Brazil solar energy services company Brasol plans to use mostly equity to fund close to BRL1 billion ($195 million) in investments this year, but it could return to the debt market if interest rates go down by the end of the year, CEO Tyler Eldridge told LatinFinance on Wednesday.

“We always prioritize funding through equity because we take a longer-term vision,” Eldridge said.

“We have quite a large equity commitment from our shareholders, especially when interest rates are relatively high in Brazil,” he said. “It is also a moment when our customers are feeling the squeeze of interest rates.”

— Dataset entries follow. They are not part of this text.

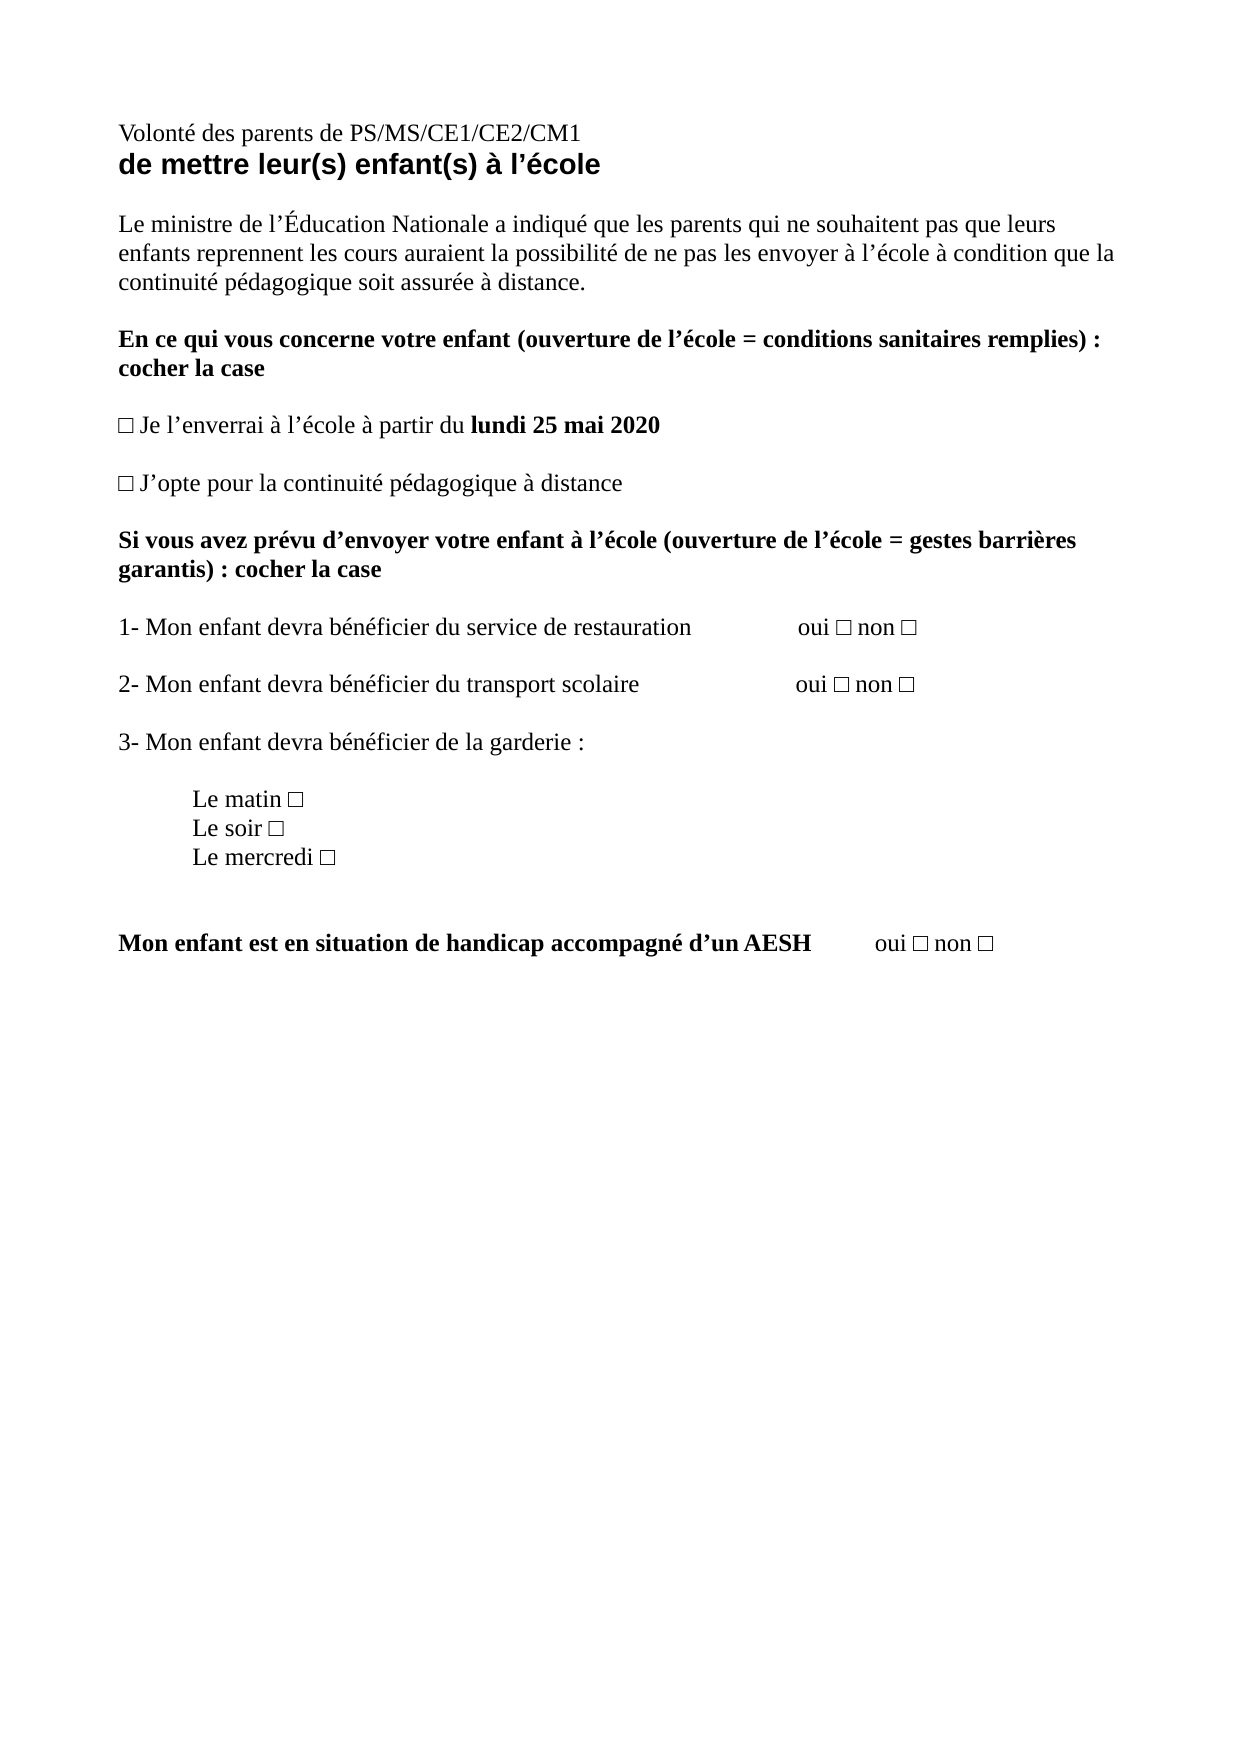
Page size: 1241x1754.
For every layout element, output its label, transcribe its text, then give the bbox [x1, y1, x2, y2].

text En ce qui vous concerne votre enfant (ouverture de l’école = conditions sanitaires remplies) : cocher la case [118, 324, 1122, 382]
text 1- Mon enfant devra bénéficier du service de restauration oui □ non □ [118, 612, 1122, 640]
text Volonté des parents de PS/MS/CE1/CE2/CM1 [118, 118, 1122, 147]
text 2- Mon enfant devra bénéficier du transport scolaire oui □ non □ [118, 669, 1122, 698]
text de mettre leur(s) enfant(s) à l’école [118, 147, 1122, 180]
text Le soir □ [118, 813, 1122, 842]
text Le mercredi □ [118, 842, 1122, 870]
text □ J’opte pour la continuité pédagogique à distance [118, 468, 1122, 497]
text □ Je l’enverrai à l’école à partir du lundi 25 mai 2020 [118, 410, 1122, 439]
text Si vous avez prévu d’envoyer votre enfant à l’école (ouverture de l’école = gestes barrières garantis) : cocher la case [118, 525, 1122, 583]
text Le ministre de l’Éducation Nationale a indiqué que les parents qui ne souhaitent pas que leurs enfants reprennent les cours auraient la possibilité de ne pas les envoyer à l’école à condition que la continuité pédagogique soit assurée à distance. [118, 209, 1122, 295]
text 3- Mon enfant devra bénéficier de la garderie : [118, 727, 1122, 755]
text Mon enfant est en situation de handicap accompagné d’un AESH oui □ non □ [118, 928, 1122, 957]
text Le matin □ [118, 784, 1122, 813]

Brazil’s central bank has increased the Selic benchmark rate to 13.75% from 2% in 2021 and 2022 in an attempt to rein in inflation.

Brasol, which is controlled by German manufacturing conglomerate Siemens, could look to raise debt in the local bond market if interest rates start to decline before the end of the year, according to Eldridge. The company last issued 20-year real estate receivable certificates known as CRIs in 2021.

“We do have debt capital market activities, but there are moments that are opportune. Now is not the best time to do it. We want to see the long-term yield to go down a little bit,” he said. “I imagine we can see long term interest rates come down in the last quarter of this year to consider some additional funding.”

Brasol had outlined BRL600 million in investments for this year but revised the plan due to strong demand for energy saving services, Eldridge said. Some 60% of Brasol’s activities are associated with solar energy, while others are related to electric vehicles and battery charging, he said.